Initial results showed that the heterogeneity of primary FSGS and the normal control group was substantial. Therefore, we tried to reanalyse the results using sensitivity analysis, which showed the results remained stable. Consequently, a related subgroup analysis was performed. We analysed the different subgroups of primary FSGS in different continents, different research types, and adults and children, and found that the heterogeneity still existed. In a previous study, the correlation between eGFR and suPAR was analysed52; therefore, we considered eGFR as an influencing factor for suPAR concentration. However, due to the lack of relevant data, subgroup analysis was not performed according to eGFR. Steroids were the first-line treatment for FSGS30; however, in most included studies, it was not mentioned if steroids were used for treatment. Importantly, in our study, no differences in results were observed between adults and children.

Our results showed that there was publication bias when FSGS was diagnosed by suPAR. We tried to research the database to reduce the publication bias. Eventually, we found that the results of included studies were similar as before, indicating that the results of this study were stable. Moreover, when we tried to diagnose FSGS with the threshold of suPAR concentration, relevant studies did not show publication bias.

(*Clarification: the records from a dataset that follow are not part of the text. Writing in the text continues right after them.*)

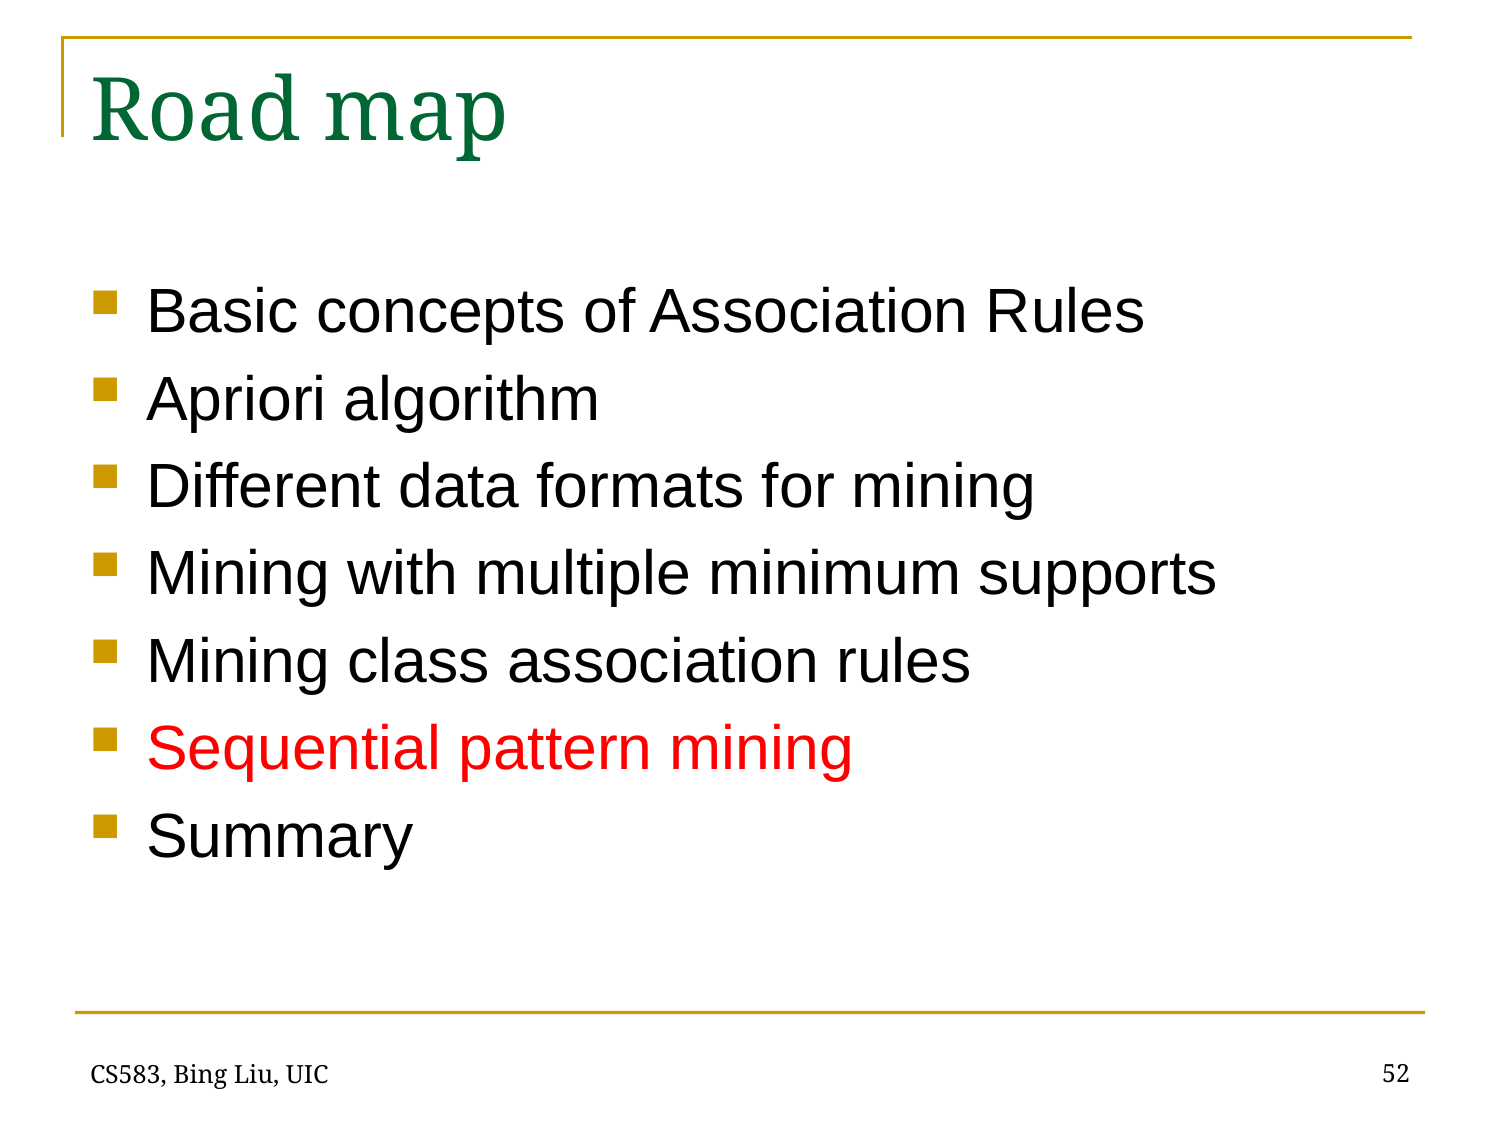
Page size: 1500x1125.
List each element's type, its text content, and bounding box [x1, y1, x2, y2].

list Basic concepts of Association Rules Apriori algorithm Different data formats for mining Mining with multiple minimum supports Mining class association rules Sequential pattern mining Summary [74, 262, 1426, 1006]
slide_number 52 [1074, 1023, 1426, 1100]
footer CS583, Bing Liu, UIC [74, 1024, 988, 1101]
title Road map [74, 45, 1426, 233]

Strengths and limitations of this study

First, we evaluated the effect of increased concentration of suPAR on FSGS, and used sensitivity and specificity analyses to diagnose the threshold of suPAR. This will provide the possibility to perform a blood screen before diagnosing FSGS, and based on the results patients with high suPAR concentrations may undergo renal biopsy. In addition, elderly patients or patients who refuse to undergo invasive examination may be predicted by blood tests. Second, we also analysed whether suPAR could distinguish INS (MCD, MN and FSGS), which may help us treat primary kidney disease by the cause of the disease. Third, we used three scales for different articles to evaluate their quality.

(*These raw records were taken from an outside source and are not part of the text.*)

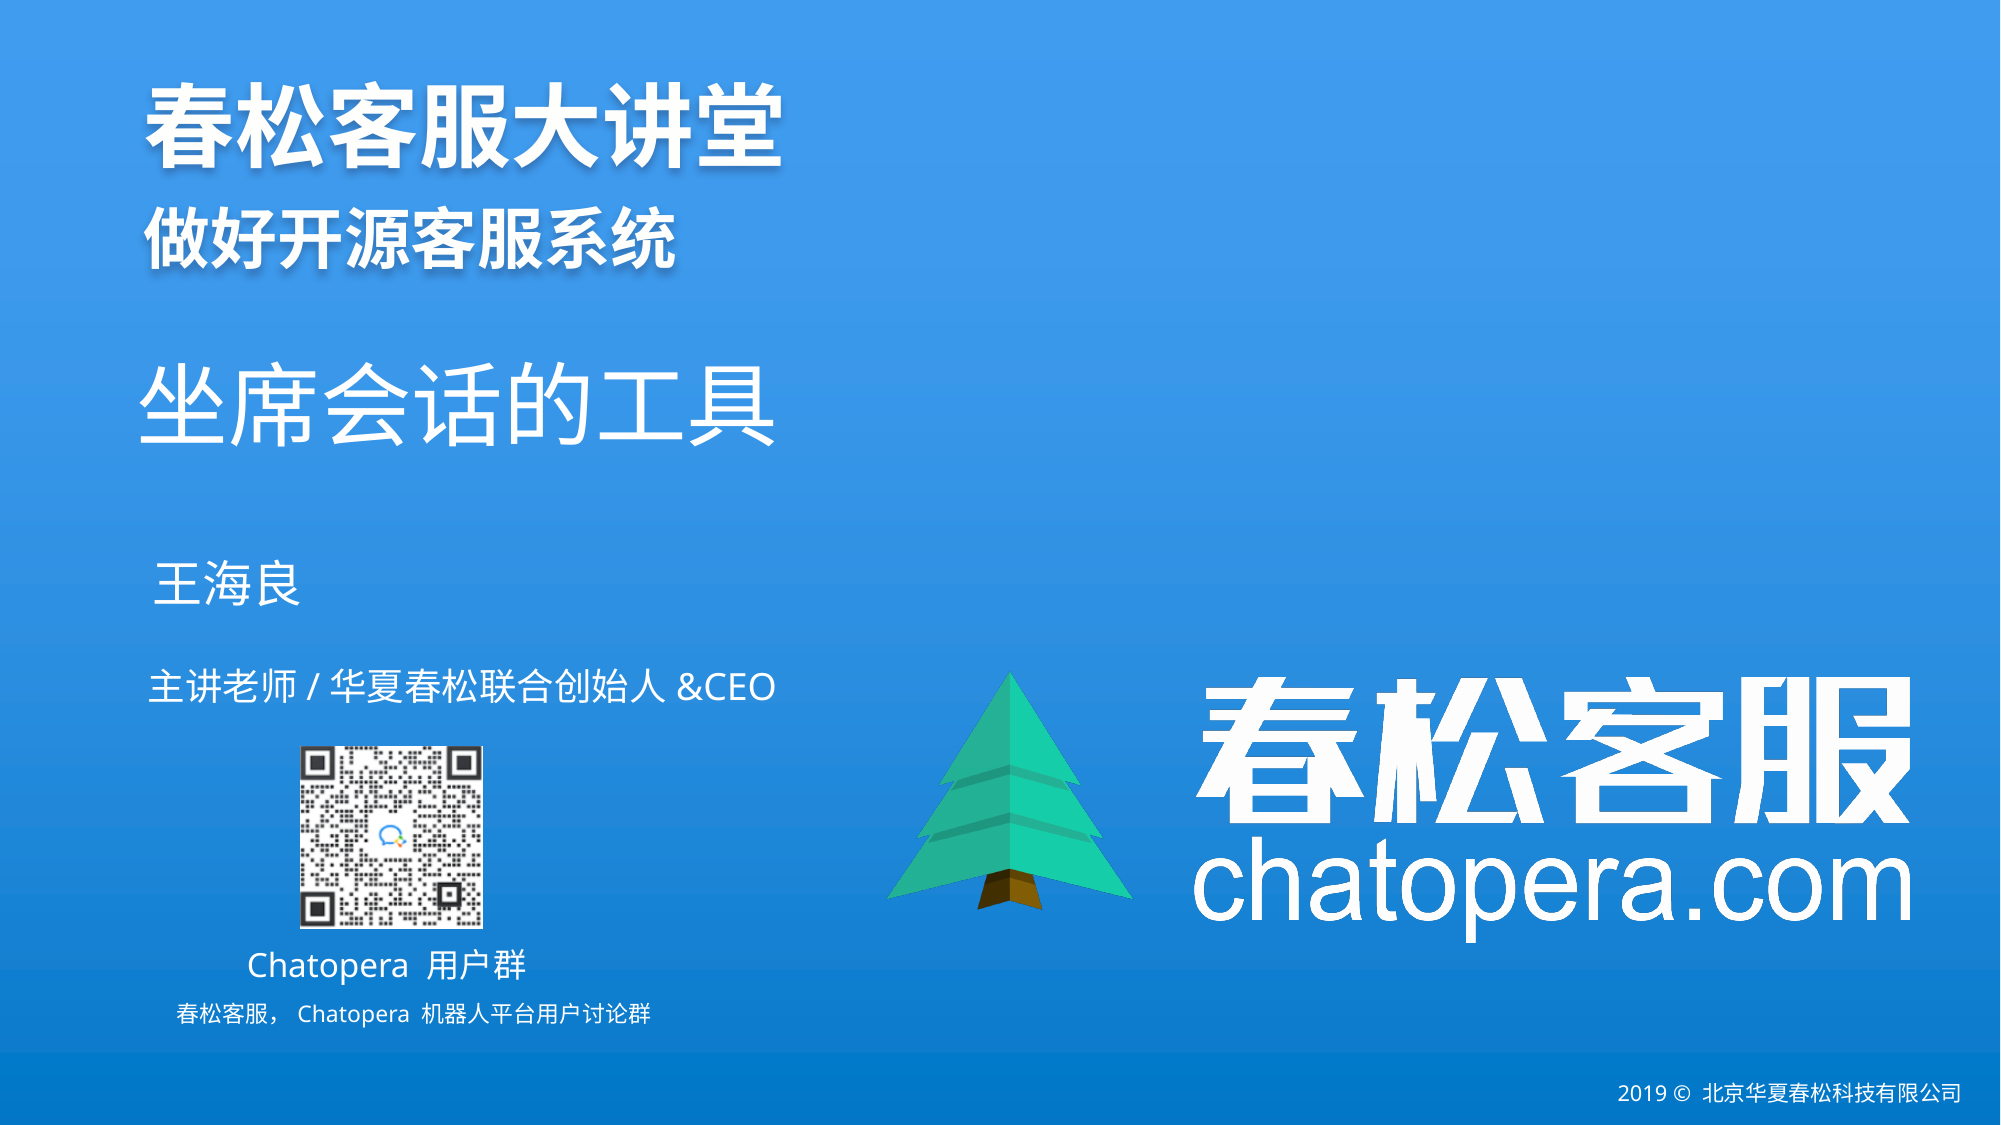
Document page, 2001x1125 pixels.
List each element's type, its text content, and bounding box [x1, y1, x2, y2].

text_box 坐席会话的工具 [121, 340, 794, 465]
text_box 2019 © 北京华夏春松科技有限公司 [1588, 1071, 1993, 1113]
text_box 王海良 [138, 545, 367, 621]
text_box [99, 746, 702, 1035]
text_box 做好开源客服系统 [129, 189, 1513, 285]
text_box 春松客服大讲堂 [129, 61, 1513, 187]
picture [886, 671, 1910, 943]
text_box 主讲老师/华夏春松联合创始人&CEO [132, 655, 792, 715]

Our meta-analysis has some limitations. First, there is publication bias and heterogeneity in part of the results of our study. We tried to identify the origin of bias and heterogeneity by sensitivity and subgroup analyses. Considering the many factors that affect heterogeneity, we used age, study design, continent, eGFR and gender subgroup for analysis. Ultimately, we conducted subgroup analysis of age, study design and continent. Since data on pathogeny and gender were not available, no subgroup analysis of these groups was performed. Second, many diseases affect plasma suPAR levels, including tumours, infections, atherosclerosis and autoimmune diseases, and different measurement methods may interfere with the results. Finally, a small percentage of the data were obtained through the reading software, which may have affected the accuracy of the data.

Conclusion

In conclusion, this meta-analysis shows that serum suPAR levels are a potential biomarker for the diagnosis of FSGS. However, considering publication bias, heterogeneity and sample size, additional studies will be required to verify the data.